-- Study questions --
a) Using the benchmark text, answer each question below.
(i) How many genes make up the KEGG-annotated background that the custom ORA is matched to?
(ii) What is the mean share of rRNA removed by SortMeRNA in B13?
(iii) What LFC Spearman value does limma-voom reach against DESeq2?
b) Decide whether each statement agrees with the benchmark text, and quote the words that settle it.
(i) With its own default universe, the custom ORA returns 4 terms.
(ii) After rRNA filtering, the featureCounts-assigned read pairs fell by less than one percent per sample.
(iii) In 0.16.0, limma-voom replaces DESeq2 as the default engine.

B12 — custom gene-set enrichment (equivalence check)
This benchmark is an implementation-equivalence / regression check, not an independent validation of the enrichment statistics. A gene set built from the same KEGG sets the built-in route uses is fed back through the custom enrichment engine, and the output is compared to the built-in KEGG result.
- GSEA reproduces the built-in KEGG GSEA exactly (12 of 12 terms, Jaccard 1.0).
- ORA reproduces the built-in 4 terms exactly when the universe is matched to the KEGG-annotated background (2619 genes).
- With its own default universe (all 8280 tested genes) the custom ORA returns 0 terms — the more conservative, defensible background. This is the genuinely informative result, not a discrepancy.
- A wrong-namespace input (human symbols against FGSG_ ids, 0 overlap) returns REVIEW_REQUIRED rather than a silent empty result — the namespace-mismatch guard fires.
B13 — rRNA filtering (SortMeRNA)
The shipped SortMeRNA command filtered rRNA from six fungal total-RNA samples, then STAR, featureCounts, and DESeq2 ran on the filtered reads. The unfiltered arm is the B11 fghs result, so the two arms differ only in rRNA filtering.
| Metric | Value |
|---|---|
| Mean rRNA removed | 13.1% (11.65-16.09%) |
| LFC Pearson / Spearman (filtered vs unfiltered) | 1.000 / 1.000 |
| DEG count padj<0.05 (unfiltered → filtered) | 5836 → 5827 |
| DEG Jaccard padj<0.05 | 0.9978 |
| DEG Jaccard +|LFC|≥1 | 0.9963 |
Removing ~13% of reads as rRNA leaves the differential-expression result essentially unchanged (DEG Jaccard 0.998, fold-change correlation 1.0). The mechanism is direct: although SortMeRNA flagged 12-16% of reads as rRNA, the featureCounts-assigned read pairs fell by only 0.27-0.49% per sample. The rRNA reads were landing on rRNA loci or NoFeatures, not in the protein-coding gene counts that feed DESeq2, so the count matrix is barely perturbed.

New in 0.16.0 (B14-B15)
The 0.16.0 snapshot adds two benchmarks: concordance of the two optional differential-expression engines against DESeq2, and an applicability check on a human dataset. Both were reviewed before deposit.
B14 — differential-expression engine concordance
The two optional engines (limma-voom and edgeR quasi-likelihood) are validated against DESeq2 on identical count matrices, so only the engine differs. On the Fusarium graminearum spore-versus-mycelium set:
| Engine vs DESeq2 | LFC Spearman | Top-DEG Jaccard | Direction agreement |
|---|---|---|---|
| limma-voom | 0.997 | 0.94 | 100% |
| edgeR quasi-likelihood | 1.000 | 0.97 | 100% |
The two alternatives track DESeq2 closely and agree with it on the direction of every shared differentially expressed gene. DESeq2 remains the default and its result on this set is byte-for-byte unchanged (2,723 up / 2,478 down), so the alternative engines add a cross-check without altering the validated default.

-- Records excerpted from a collection --

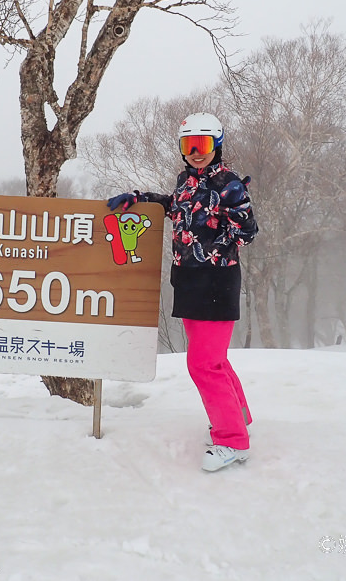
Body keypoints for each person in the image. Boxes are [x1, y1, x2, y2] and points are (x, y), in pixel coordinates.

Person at [107, 113, 258, 472]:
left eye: (202, 144)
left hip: (216, 280)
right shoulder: (185, 181)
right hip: (188, 280)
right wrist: (142, 199)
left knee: (203, 364)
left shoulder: (229, 184)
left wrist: (213, 247)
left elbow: (248, 230)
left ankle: (232, 441)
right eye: (189, 145)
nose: (196, 152)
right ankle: (238, 418)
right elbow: (176, 207)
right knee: (214, 360)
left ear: (217, 145)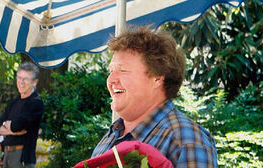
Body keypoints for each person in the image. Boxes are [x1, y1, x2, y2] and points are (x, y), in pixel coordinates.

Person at [91, 27, 216, 167]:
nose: (111, 80)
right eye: (111, 70)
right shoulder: (110, 138)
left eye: (123, 70)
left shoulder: (186, 138)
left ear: (157, 78)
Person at [0, 62, 45, 168]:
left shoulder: (35, 102)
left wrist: (9, 128)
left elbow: (17, 126)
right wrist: (12, 129)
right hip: (7, 154)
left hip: (22, 157)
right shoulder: (13, 102)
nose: (21, 82)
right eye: (19, 78)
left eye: (25, 79)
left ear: (34, 82)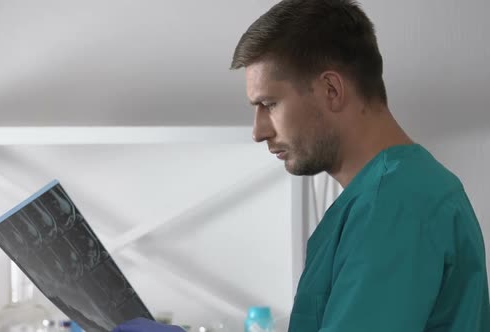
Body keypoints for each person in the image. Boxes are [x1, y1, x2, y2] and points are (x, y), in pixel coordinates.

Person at [113, 0, 490, 331]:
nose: (259, 131)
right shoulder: (395, 193)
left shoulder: (395, 204)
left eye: (270, 104)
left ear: (331, 90)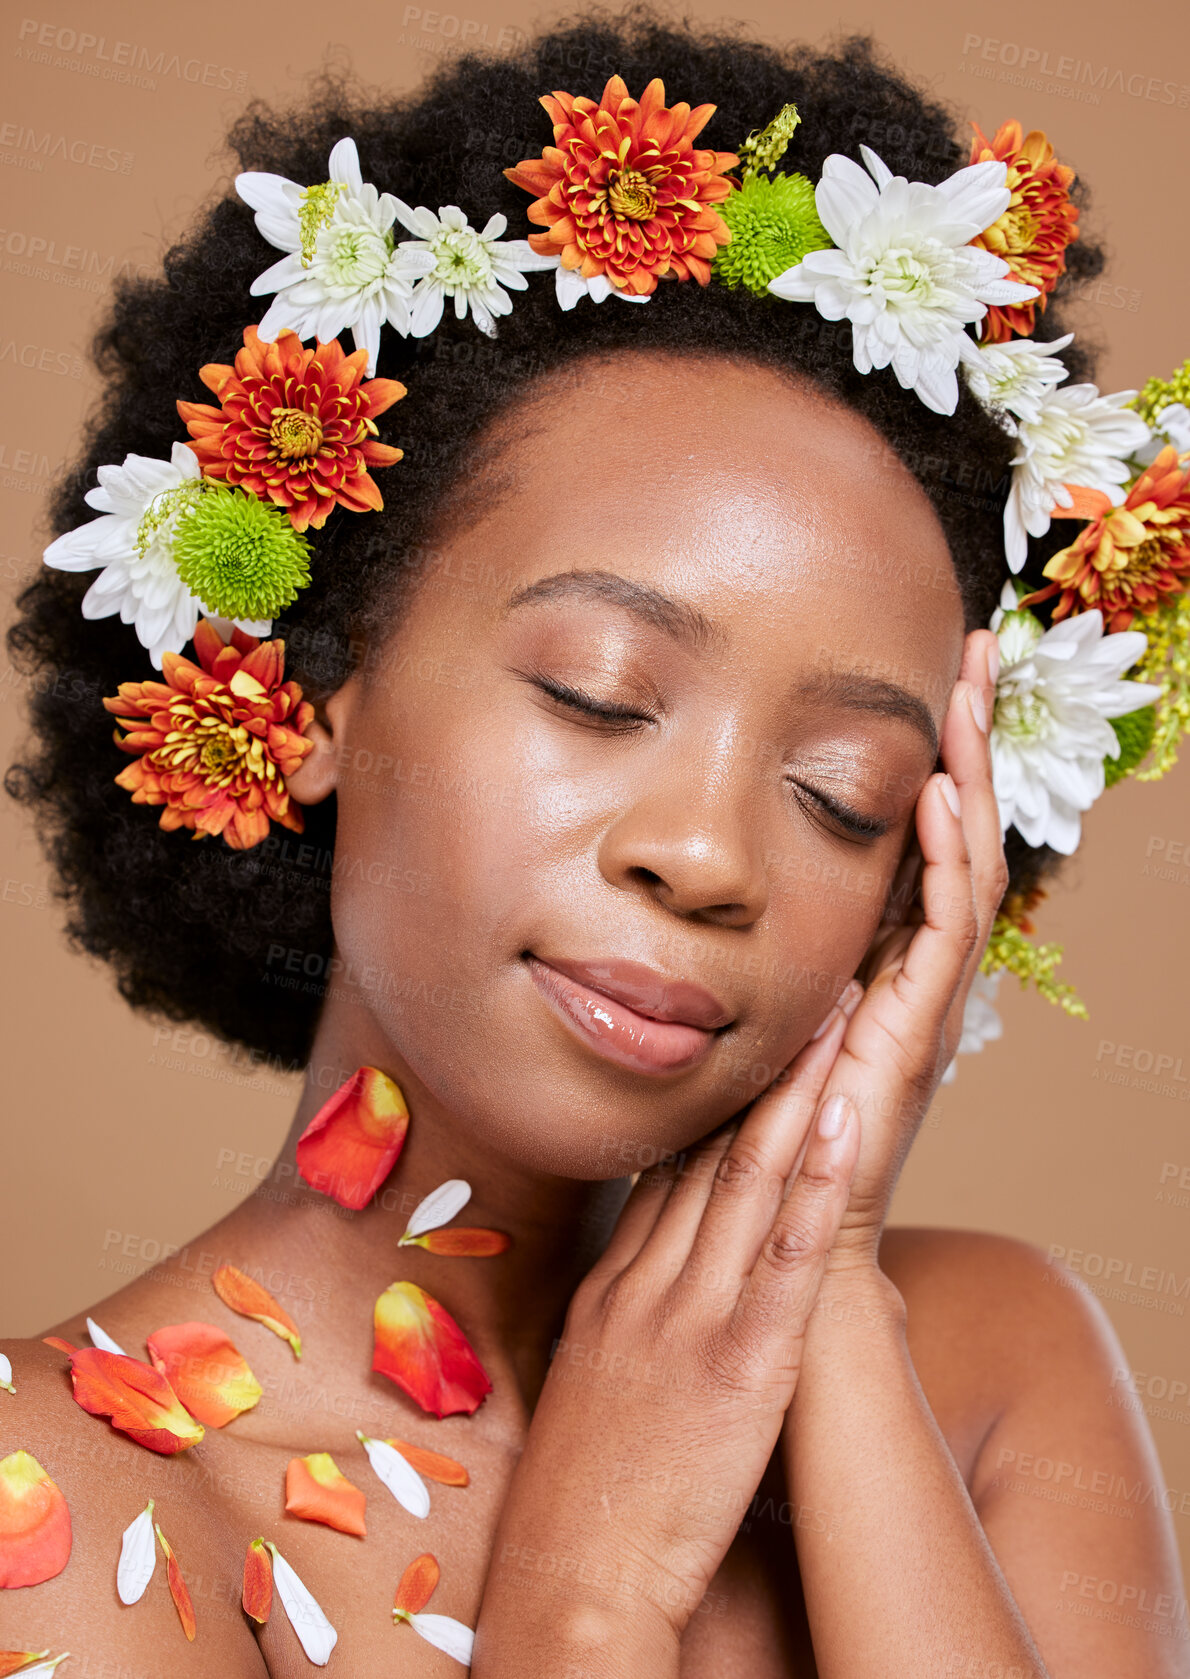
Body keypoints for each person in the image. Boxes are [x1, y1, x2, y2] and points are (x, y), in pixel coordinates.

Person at [3, 6, 1188, 1673]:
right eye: (596, 693)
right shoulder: (63, 1498)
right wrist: (587, 1592)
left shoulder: (987, 1367)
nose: (704, 857)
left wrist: (828, 1286)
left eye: (843, 793)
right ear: (314, 685)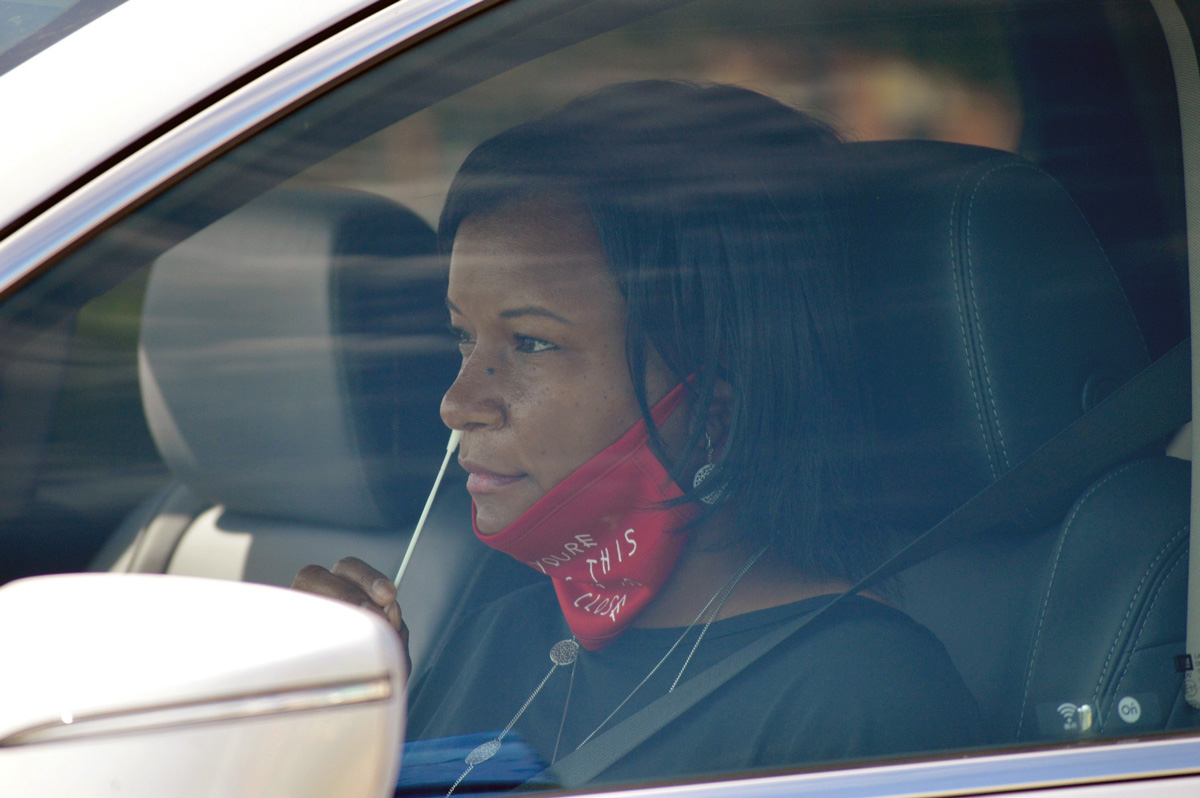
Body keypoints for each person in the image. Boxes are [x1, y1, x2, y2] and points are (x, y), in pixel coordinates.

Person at [293, 80, 982, 791]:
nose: (458, 402)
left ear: (715, 407)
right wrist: (341, 728)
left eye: (530, 343)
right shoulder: (497, 633)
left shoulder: (862, 695)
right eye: (464, 338)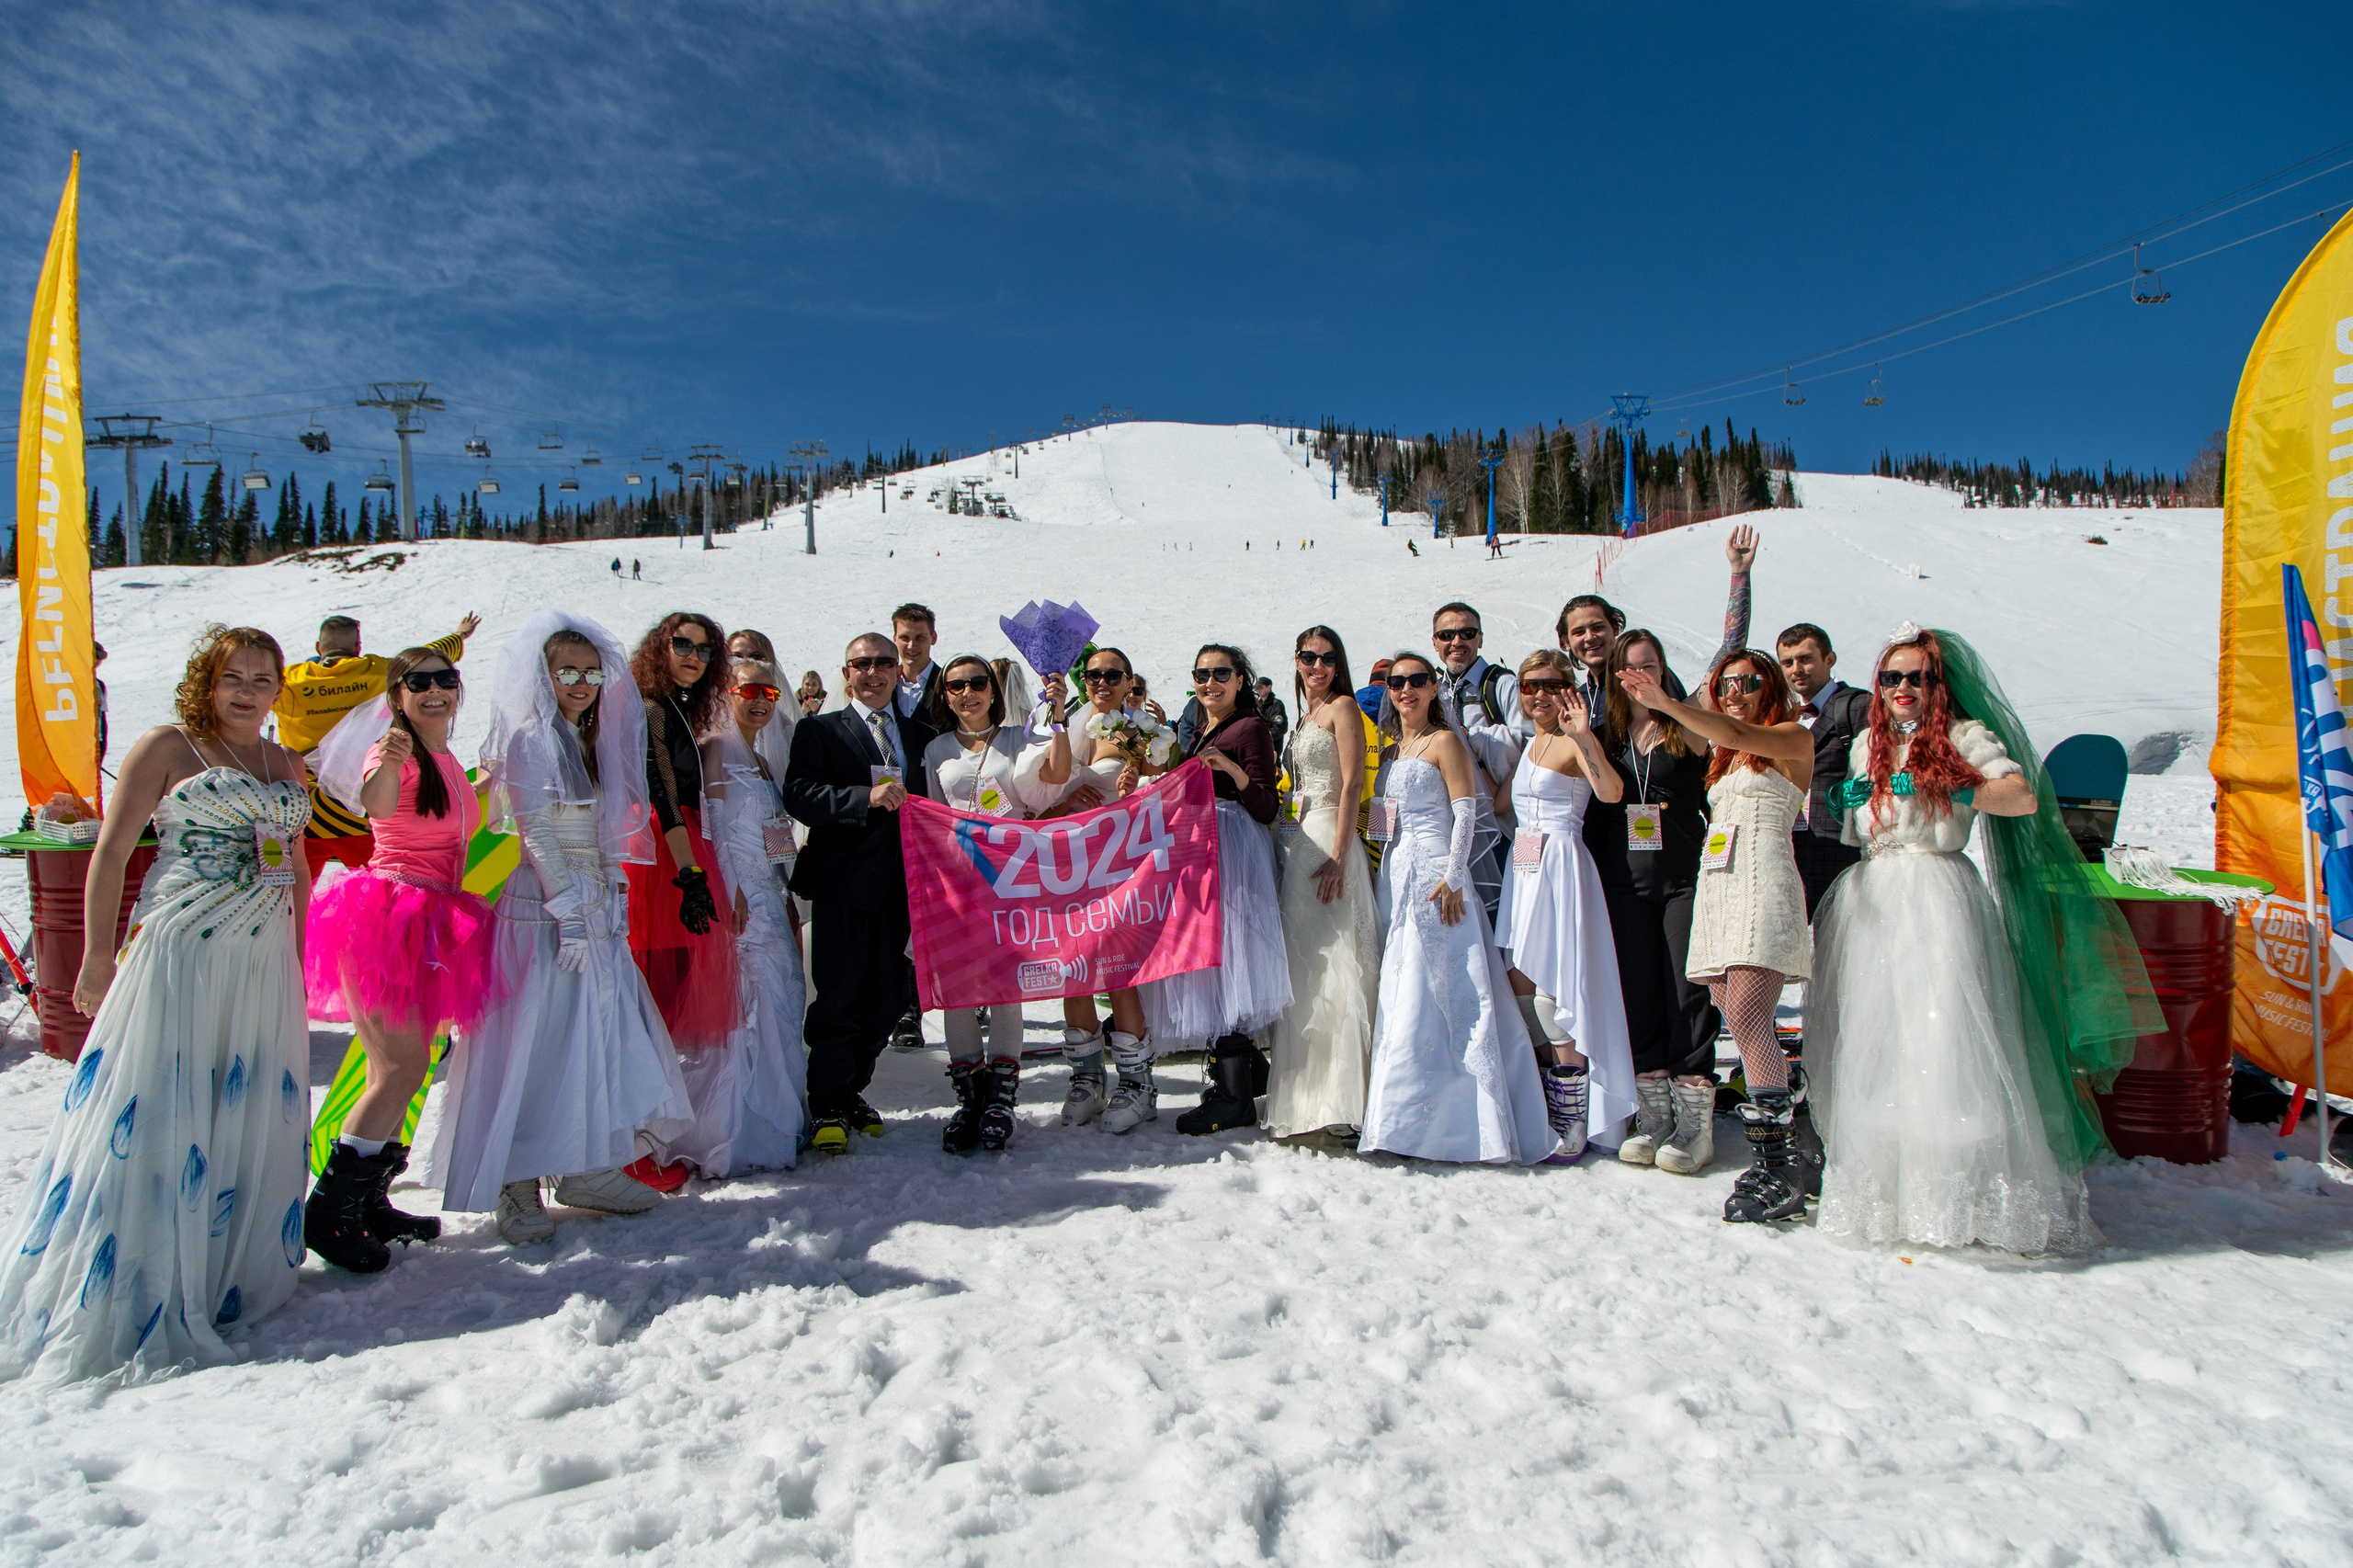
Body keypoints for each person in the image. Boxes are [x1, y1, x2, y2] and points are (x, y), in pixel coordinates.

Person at [0, 626, 313, 1381]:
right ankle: (137, 1279)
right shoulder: (167, 747)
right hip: (182, 949)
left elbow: (297, 868)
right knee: (162, 1105)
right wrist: (99, 956)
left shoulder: (285, 762)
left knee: (235, 1104)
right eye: (232, 675)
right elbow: (110, 851)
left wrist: (297, 960)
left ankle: (219, 1268)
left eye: (262, 679)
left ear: (278, 692)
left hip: (260, 960)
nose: (246, 690)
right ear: (206, 680)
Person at [1807, 626, 2155, 1252]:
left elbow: (2020, 797)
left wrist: (1948, 785)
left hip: (1937, 897)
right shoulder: (1868, 744)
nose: (1904, 689)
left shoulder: (1964, 738)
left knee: (1943, 1039)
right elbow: (1858, 824)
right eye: (1892, 677)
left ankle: (1961, 1197)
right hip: (1873, 899)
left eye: (1918, 677)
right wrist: (1848, 800)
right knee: (1877, 1040)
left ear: (1938, 685)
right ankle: (1890, 1196)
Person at [426, 613, 690, 1244]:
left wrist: (613, 891)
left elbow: (605, 828)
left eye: (590, 672)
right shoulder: (530, 739)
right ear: (543, 677)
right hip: (545, 908)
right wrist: (568, 910)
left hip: (592, 907)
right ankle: (516, 1181)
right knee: (536, 1039)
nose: (580, 683)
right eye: (566, 671)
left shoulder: (589, 739)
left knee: (594, 1035)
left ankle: (587, 1162)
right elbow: (537, 831)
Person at [303, 645, 501, 1270]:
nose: (435, 690)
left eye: (445, 680)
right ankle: (329, 1214)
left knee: (408, 1071)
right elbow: (379, 805)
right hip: (390, 917)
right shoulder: (396, 751)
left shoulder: (442, 758)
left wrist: (491, 779)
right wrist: (385, 763)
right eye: (419, 683)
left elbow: (460, 820)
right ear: (398, 696)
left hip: (437, 919)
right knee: (398, 1068)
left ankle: (370, 1200)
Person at [1620, 646, 1815, 1224]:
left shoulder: (1790, 737)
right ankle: (1793, 1127)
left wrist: (1666, 704)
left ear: (1770, 685)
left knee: (1751, 1015)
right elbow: (1724, 730)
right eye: (1726, 683)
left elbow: (1728, 724)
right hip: (1721, 884)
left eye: (1748, 681)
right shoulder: (1726, 756)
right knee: (1738, 1012)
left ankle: (1776, 1162)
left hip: (1764, 880)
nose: (1735, 691)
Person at [1358, 653, 1557, 1165]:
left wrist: (1453, 874)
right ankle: (1403, 1119)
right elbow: (1385, 822)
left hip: (1437, 876)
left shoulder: (1445, 740)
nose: (1406, 690)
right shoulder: (1396, 747)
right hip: (1398, 876)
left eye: (1416, 681)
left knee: (1445, 986)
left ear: (1431, 689)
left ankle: (1465, 1124)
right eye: (1396, 683)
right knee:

-- Completed exercise --
a)
(i) 2619 genes.
(ii) 13.1% (range 11.65-16.09%).
(iii) 0.997.

b)
(i) No: "With its own default universe (all 8280 tested genes) the custom ORA returns 0 terms"
(ii) Yes: "the featureCounts-assigned read pairs fell by only 0.27-0.49% per sample"
(iii) No: "DESeq2 remains the default"